Records from a data collection:

>>>

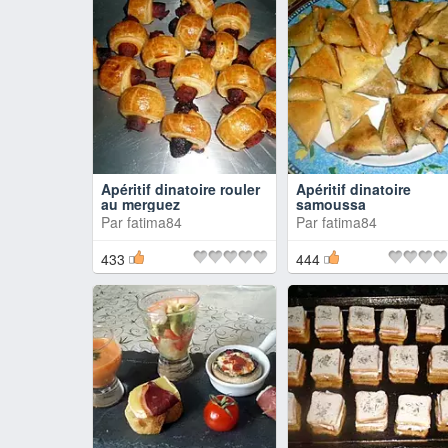
Apéritif dinatoire rouler
Apéritif dinatoire
au merguez
samoussa
Par
fatima84
Par
fatima84
433
444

<<<

REQUIREMENT: Once you have found every line above holding the word "Apéritif", copy those lines.

REPLY:
Apéritif dinatoire rouler
Apéritif dinatoire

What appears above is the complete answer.